# Herman Witsius on the later regeneration of those born within external administration of the covenant



## Reformed Covenanter (Jan 25, 2022)

... One of two things must be supposed. Either that they had been born again in infancy, but that the seed of the new birth had laid hid in the soil for many years, all but choked by the thorns and thistles of youthful lusts, till at length, through the communication of more grace, the opposing influences were vanquished and it broke forth and germinated with greater strength and beauty; or that God, who is tied down to no particular season, communicates the grace of the new birth to the elect whenever he will, and that they, although in the judgment of charity duly baptized, are often left for a considerable number of years in a state of dominant unsubdued corruption before they are renewed by the grace of his Spirit. ...
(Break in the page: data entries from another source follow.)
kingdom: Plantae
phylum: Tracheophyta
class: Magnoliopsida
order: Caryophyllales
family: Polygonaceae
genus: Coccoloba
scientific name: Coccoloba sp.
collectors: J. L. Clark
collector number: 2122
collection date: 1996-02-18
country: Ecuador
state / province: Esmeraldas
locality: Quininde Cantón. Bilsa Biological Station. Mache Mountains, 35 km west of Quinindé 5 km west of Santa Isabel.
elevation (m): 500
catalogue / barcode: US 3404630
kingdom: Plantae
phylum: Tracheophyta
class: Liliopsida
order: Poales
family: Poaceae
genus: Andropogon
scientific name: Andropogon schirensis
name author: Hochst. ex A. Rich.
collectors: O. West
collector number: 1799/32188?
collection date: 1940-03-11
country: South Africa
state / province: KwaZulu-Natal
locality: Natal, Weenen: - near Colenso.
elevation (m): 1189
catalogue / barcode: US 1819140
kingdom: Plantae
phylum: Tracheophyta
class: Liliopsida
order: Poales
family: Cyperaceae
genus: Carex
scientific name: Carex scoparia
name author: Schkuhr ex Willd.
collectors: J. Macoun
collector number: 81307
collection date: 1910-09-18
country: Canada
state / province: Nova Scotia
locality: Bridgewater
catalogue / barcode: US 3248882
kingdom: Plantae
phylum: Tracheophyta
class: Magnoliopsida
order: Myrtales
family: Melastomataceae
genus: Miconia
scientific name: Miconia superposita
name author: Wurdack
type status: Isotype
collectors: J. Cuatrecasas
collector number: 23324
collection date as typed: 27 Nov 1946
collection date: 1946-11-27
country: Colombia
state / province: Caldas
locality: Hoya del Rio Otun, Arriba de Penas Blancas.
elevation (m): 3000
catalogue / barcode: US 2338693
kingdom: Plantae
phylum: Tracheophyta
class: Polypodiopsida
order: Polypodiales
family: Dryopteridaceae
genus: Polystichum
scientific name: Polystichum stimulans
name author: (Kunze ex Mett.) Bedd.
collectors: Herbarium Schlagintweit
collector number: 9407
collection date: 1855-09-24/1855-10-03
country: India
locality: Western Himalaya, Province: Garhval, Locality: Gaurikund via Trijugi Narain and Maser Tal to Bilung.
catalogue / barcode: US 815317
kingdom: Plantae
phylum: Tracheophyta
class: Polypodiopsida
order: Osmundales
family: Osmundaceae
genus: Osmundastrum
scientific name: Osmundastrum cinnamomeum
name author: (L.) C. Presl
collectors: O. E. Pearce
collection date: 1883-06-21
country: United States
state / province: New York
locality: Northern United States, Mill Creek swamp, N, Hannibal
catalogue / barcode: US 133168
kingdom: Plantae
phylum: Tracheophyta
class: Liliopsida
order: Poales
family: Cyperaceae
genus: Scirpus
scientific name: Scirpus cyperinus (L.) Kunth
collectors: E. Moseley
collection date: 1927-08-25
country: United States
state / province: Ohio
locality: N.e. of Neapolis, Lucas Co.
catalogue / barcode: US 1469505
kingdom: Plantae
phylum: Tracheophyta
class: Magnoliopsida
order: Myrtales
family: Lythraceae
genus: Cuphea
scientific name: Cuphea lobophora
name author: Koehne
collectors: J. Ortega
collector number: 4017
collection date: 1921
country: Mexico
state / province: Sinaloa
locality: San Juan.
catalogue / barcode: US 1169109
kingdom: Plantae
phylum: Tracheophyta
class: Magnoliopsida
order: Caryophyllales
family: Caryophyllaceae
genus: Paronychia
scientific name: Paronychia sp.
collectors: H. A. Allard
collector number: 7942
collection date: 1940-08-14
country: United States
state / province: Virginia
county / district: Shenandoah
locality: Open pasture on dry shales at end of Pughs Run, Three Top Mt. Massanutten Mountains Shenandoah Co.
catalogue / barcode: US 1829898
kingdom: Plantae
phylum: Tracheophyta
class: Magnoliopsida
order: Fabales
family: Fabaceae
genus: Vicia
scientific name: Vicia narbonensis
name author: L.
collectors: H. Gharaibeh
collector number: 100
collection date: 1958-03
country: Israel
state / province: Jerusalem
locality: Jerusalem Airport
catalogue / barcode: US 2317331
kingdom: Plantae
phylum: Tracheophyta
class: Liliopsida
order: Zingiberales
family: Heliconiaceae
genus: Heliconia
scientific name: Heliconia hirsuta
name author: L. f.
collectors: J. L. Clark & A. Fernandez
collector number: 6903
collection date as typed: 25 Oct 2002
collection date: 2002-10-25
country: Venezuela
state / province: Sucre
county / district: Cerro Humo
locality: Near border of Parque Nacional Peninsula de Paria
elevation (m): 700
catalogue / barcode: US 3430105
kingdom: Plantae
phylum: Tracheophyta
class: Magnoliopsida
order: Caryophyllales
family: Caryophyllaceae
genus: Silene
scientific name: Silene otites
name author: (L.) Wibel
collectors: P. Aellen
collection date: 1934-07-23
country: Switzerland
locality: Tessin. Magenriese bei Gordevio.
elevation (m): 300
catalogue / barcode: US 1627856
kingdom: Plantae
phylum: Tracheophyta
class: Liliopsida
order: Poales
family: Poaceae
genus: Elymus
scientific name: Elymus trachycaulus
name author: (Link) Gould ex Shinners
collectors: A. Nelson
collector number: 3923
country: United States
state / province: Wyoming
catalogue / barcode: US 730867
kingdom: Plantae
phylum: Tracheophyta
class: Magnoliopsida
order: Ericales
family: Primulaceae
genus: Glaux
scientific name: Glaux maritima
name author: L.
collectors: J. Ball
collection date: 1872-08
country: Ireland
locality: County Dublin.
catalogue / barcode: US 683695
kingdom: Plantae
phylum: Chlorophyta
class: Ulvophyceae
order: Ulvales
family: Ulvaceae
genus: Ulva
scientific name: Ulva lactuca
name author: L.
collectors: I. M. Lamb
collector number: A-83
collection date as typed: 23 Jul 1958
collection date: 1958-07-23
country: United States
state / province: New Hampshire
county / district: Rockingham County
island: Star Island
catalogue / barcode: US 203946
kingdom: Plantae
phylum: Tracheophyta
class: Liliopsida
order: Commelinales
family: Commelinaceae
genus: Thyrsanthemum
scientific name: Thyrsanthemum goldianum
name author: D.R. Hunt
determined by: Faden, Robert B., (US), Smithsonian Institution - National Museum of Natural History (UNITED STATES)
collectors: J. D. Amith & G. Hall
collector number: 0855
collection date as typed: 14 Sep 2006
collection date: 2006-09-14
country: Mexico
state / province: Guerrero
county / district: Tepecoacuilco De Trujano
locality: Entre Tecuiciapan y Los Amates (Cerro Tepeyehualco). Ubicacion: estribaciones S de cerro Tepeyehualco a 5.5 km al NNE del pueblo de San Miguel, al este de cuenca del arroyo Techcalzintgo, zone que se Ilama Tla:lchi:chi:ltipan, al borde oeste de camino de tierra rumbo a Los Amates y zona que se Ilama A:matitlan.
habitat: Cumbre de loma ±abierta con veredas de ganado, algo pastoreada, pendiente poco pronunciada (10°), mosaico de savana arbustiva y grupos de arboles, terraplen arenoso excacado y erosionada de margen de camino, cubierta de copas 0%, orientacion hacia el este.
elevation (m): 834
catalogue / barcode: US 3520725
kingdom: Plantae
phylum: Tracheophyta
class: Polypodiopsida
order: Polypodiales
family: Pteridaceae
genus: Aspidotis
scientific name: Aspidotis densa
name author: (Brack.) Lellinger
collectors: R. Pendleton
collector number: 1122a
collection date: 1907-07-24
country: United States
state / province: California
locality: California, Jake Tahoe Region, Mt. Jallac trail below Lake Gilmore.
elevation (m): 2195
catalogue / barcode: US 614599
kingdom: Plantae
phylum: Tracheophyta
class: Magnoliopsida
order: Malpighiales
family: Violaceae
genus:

For more, see Herman Witsius on the later regeneration of those born within the external administration of the covenant.

Reactions: Love 1


----------



## B.L. (Jan 26, 2022)

Perhaps I need to read more, but does Witsius touch on the instances where infants who in the "judgment of charity are duly baptized" are not among the elect and never "renewed by the grace of his spirit"?


----------



## Contra_Mundum (Jan 27, 2022)

B.L. said:


> Perhaps I need to read more, but does Witsius touch on the instances where infants who in the "judgment of charity are duly baptized" are not among the elect and never "renewed by the grace of his spirit"?


"This however by no means implies that all the children of pious parents should be regarded as ordained to salvation by the divine appointment. For it is manifest, both from the indubitable records of the sacred volume and the examples there placed beyond controversy, and from the experience of everyday life, that not infrequently the offspring of the best of men grow up with the worst dispositions, wickedly bent upon their own destruction. Still God has given that pledge to pious parents that they may regard their little ones as the children of God by gracious adoption, until, when further advanced, they betray themselves by indications to the contrary, and that they may feel not less secure regarding their children dying in infancy than did Abraham and Isaac of old."

Reactions: Like 3


----------